■ What to do:
(a) Please answer these questions from the article on false confessions, each on its own line:
(i) How old was Kharey Wise when he entered the police precinct?
(ii) How many hours of questioning came before his videotaped confession?
(iii) How many co-defendants did Wise have?
(b) Summarize the article on false confessions in two sentences.
(c) Decide whether each statement agrees with the article on false confessions, and support each yes or no with the deciding words quoted from it:
(i) Wise was shown pictures of the woman's injuries.
(ii) Wise went into the precinct on April 19, 1989.
(iii) Wise's co-defendants did not confess.

■ Text:
What Makes Criminal Suspects Give a False Confession?

By Liliana Segura, AlterNet. Posted October 2, 2007.


The confession makes a guilty verdict almost automatic. So why are many "suspects" making false confessions?


When 16-year old Kharey Wise entered the Central Park Police Precinct at 102nd St on April 20, 1989, he didn't realize what he was walking into. It was the day after one of the most grisly crimes in official New York memory-the brutal sexual assault of a woman who would become known as the Central Park Jogger-and Wise had been asked to come in along with other black and Latino youths who had allegedly been in the park the night before. Wise was taken to the scene of the crime and shown graphic pictures of the woman's injuries, which included a fractured skull. Eventually, his visit to the police station would lead to an interrogation and, after nine hours of questioning, a videotaped confession that was confusing, convoluted, and chilling.

"Oh man, blood was scattered all over the place. I couldn't look at it no more," Wise told his interrogators. "…We went to the park for trouble and got trouble, a lot of trouble. That's what they wanted and I guess that's what I wanted. When I was doing it, that's what I wanted too. I can't apologize because it's too late. Now we got to pay up for what we did."

The confession was as good as a conviction. By the time it was shown in court, the jury, the city, and the country were convinced Wise and his four co-defendants-who had also confessed-were guilty as sin. But at the trial a problem arose. Despite his taped confession, Kharey Wise now insisted he was innocent. His confession, he said, had been forced out of him by the police.

■ Data shown:
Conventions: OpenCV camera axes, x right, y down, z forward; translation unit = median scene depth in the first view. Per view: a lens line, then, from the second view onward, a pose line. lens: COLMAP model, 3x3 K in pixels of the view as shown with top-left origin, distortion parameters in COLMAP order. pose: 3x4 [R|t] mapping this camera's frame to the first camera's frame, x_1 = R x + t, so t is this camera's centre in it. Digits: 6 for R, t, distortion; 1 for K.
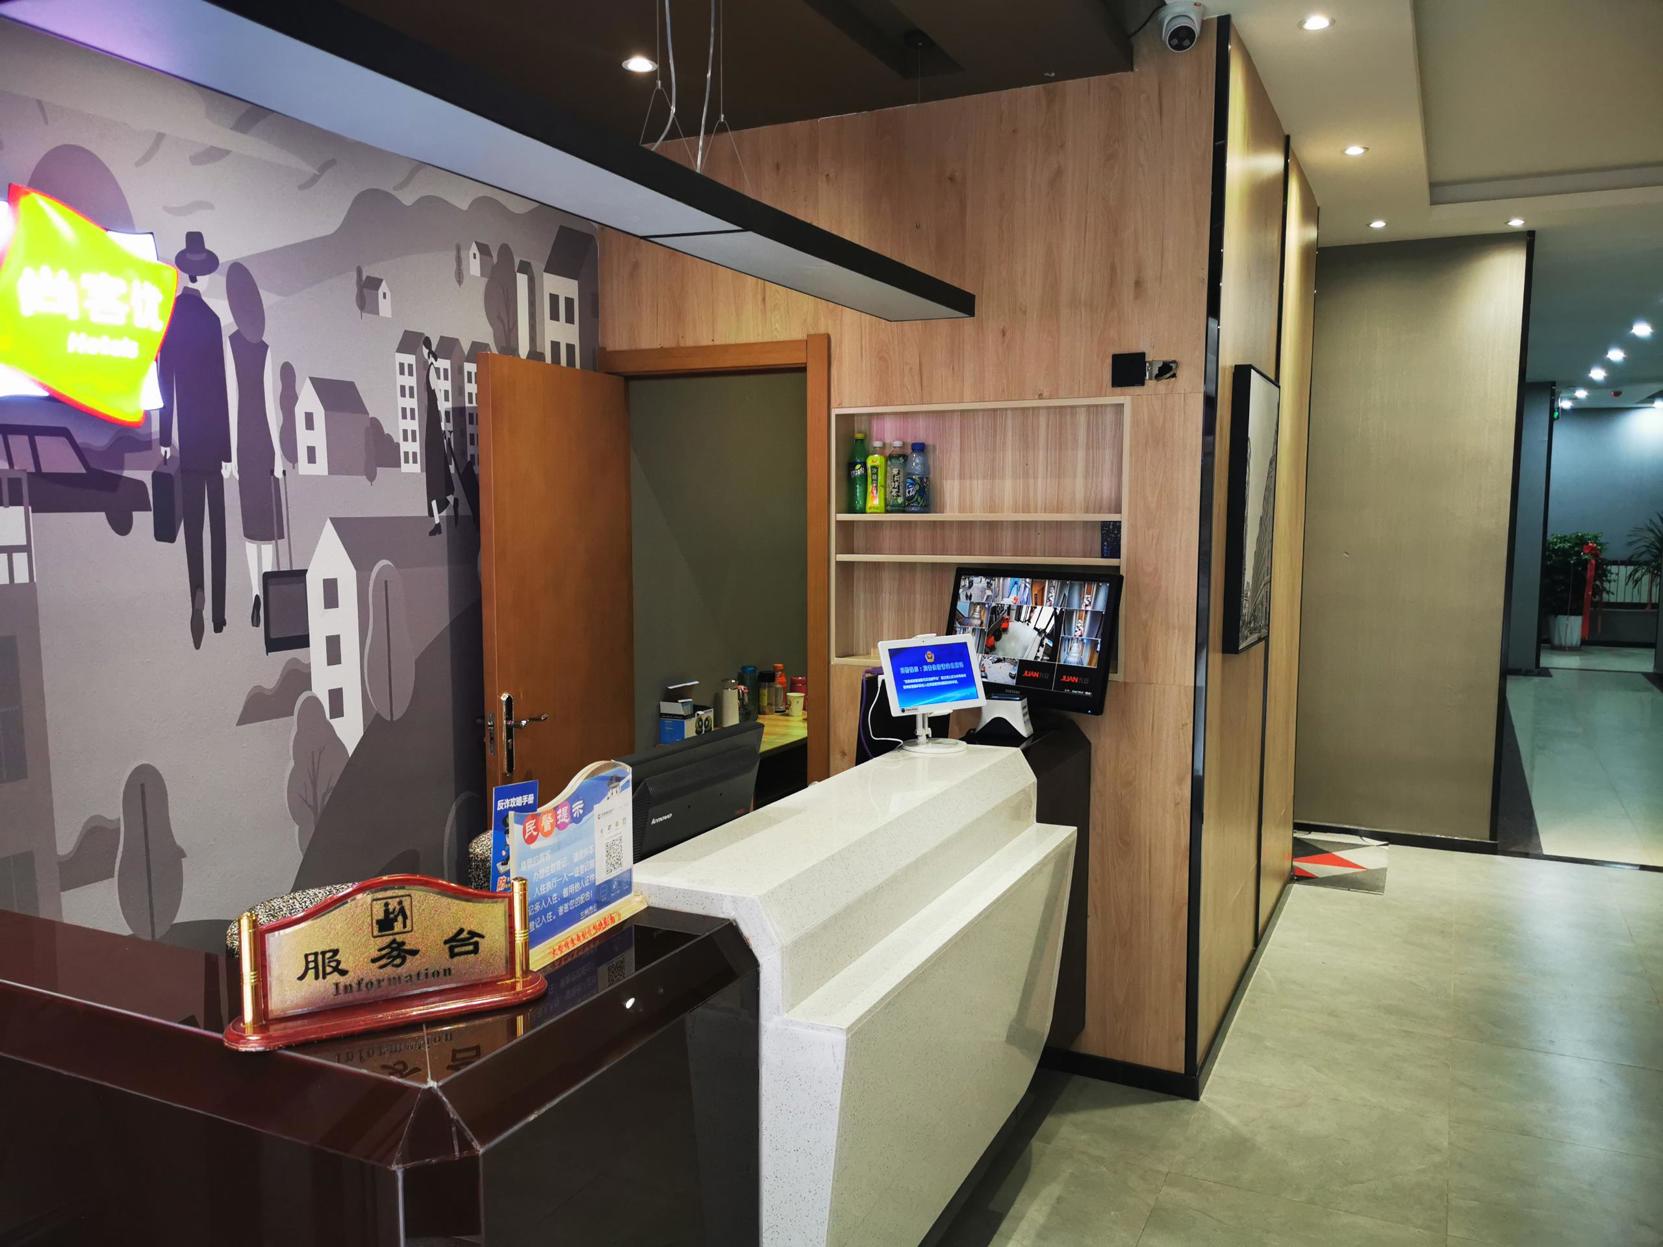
lens RADIAL K [[1277.3, 0, 829.9], [0, 1277.3, 652.9], [0, 0, 1]] dist [0.077262, -0.067571]
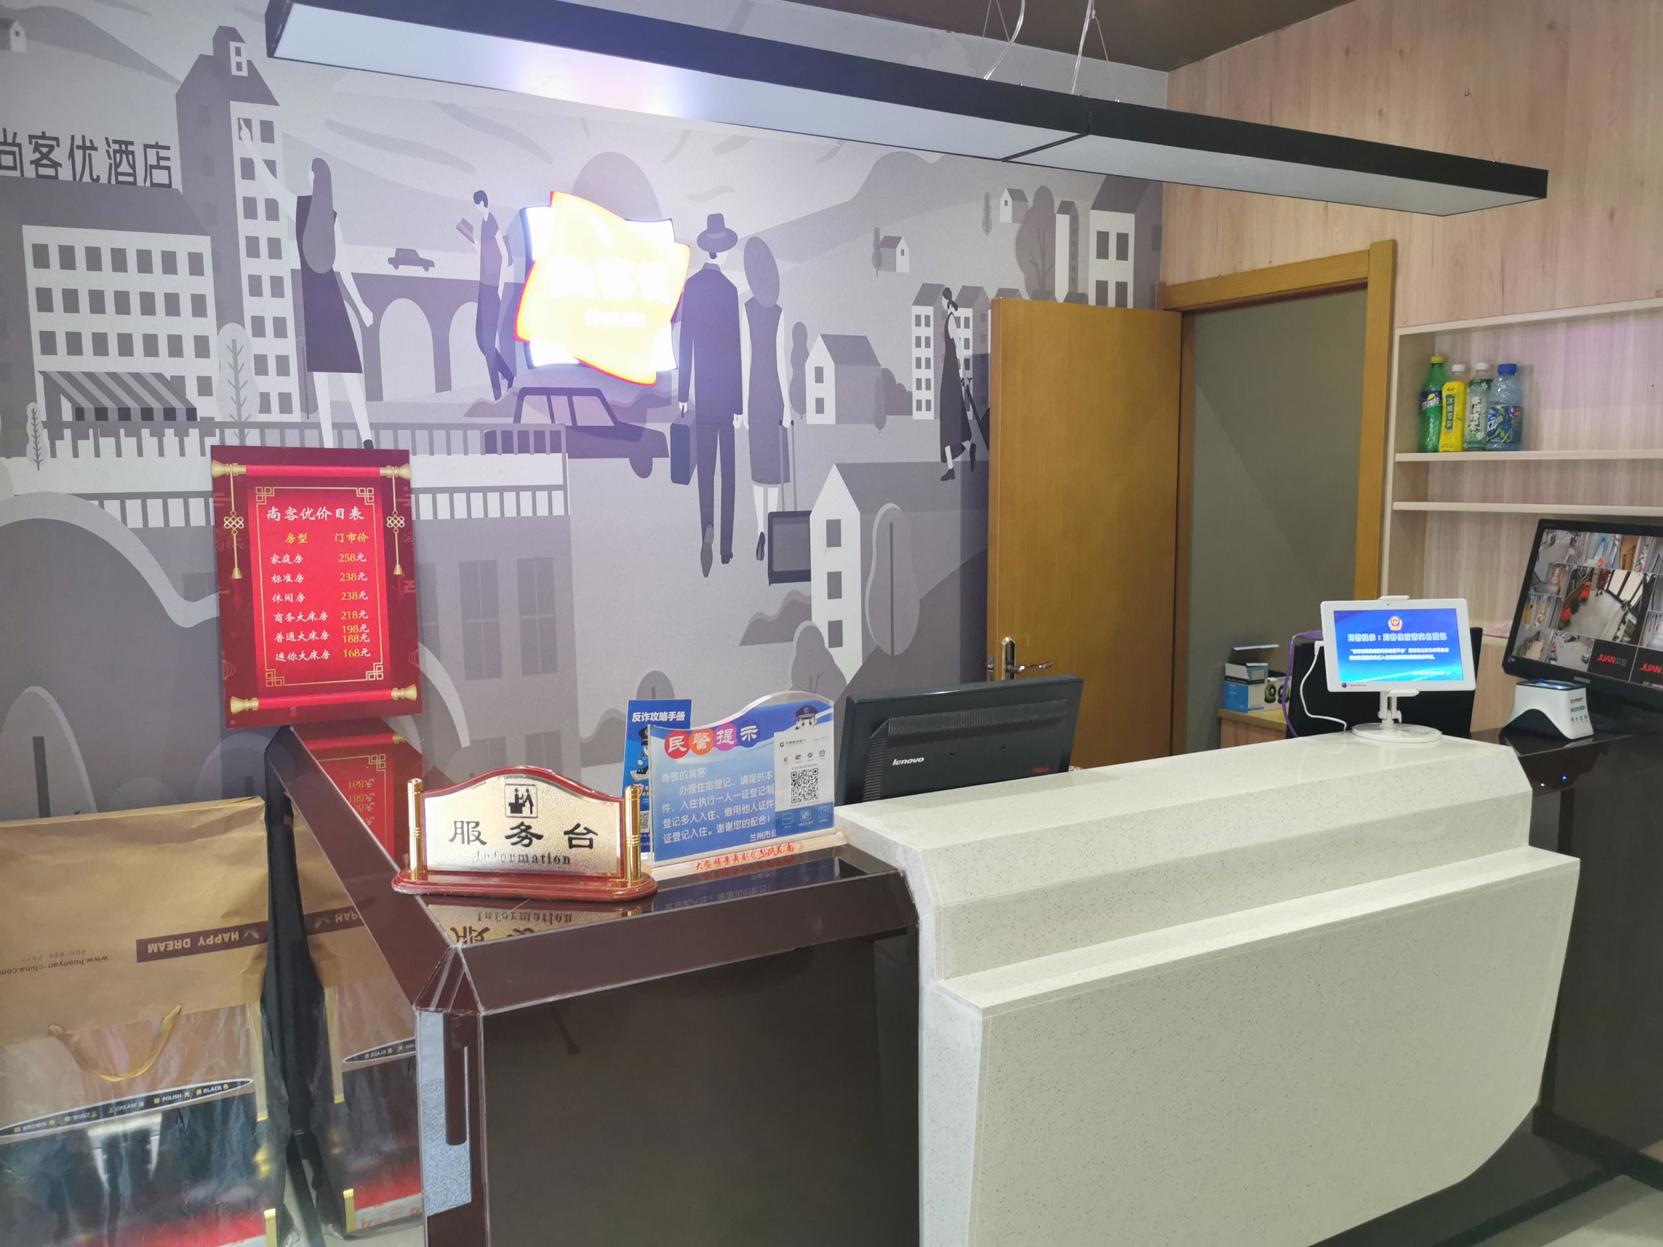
lens RADIAL K [[1298.7, 0, 831.5], [0, 1298.7, 623.5], [0, 0, 1]] dist [0.057049, -0.068250]
pose [[0.819614, 0.062114, -0.569540, 0.244562], [-0.057129, 0.998012, 0.026630, 0.001220], [0.570061, 0.010711, 0.821532, 0.100128]]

■ Responses to the exercise:
(a)
(i) 16
(ii) Nine
(iii) Four

(b) In April 1989, the day after the sexual assault of the woman who became known as the Central Park Jogger, 16-year-old Kharey Wise was asked to come to a police precinct, and after nine hours of questioning he gave a videotaped confession. The confession convinced the jury, the city, and the country that Wise and his four co-defendants, who had also confessed, were guilty, but at trial Wise insisted he was innocent and said the police had forced the confession out of him.

(c)
(i) Yes: "shown graphic pictures of the woman's injuries"
(ii) No: "entered the Central Park Police Precinct at 102nd St on April 20, 1989"
(iii) No: "his four co-defendants-who had also confessed"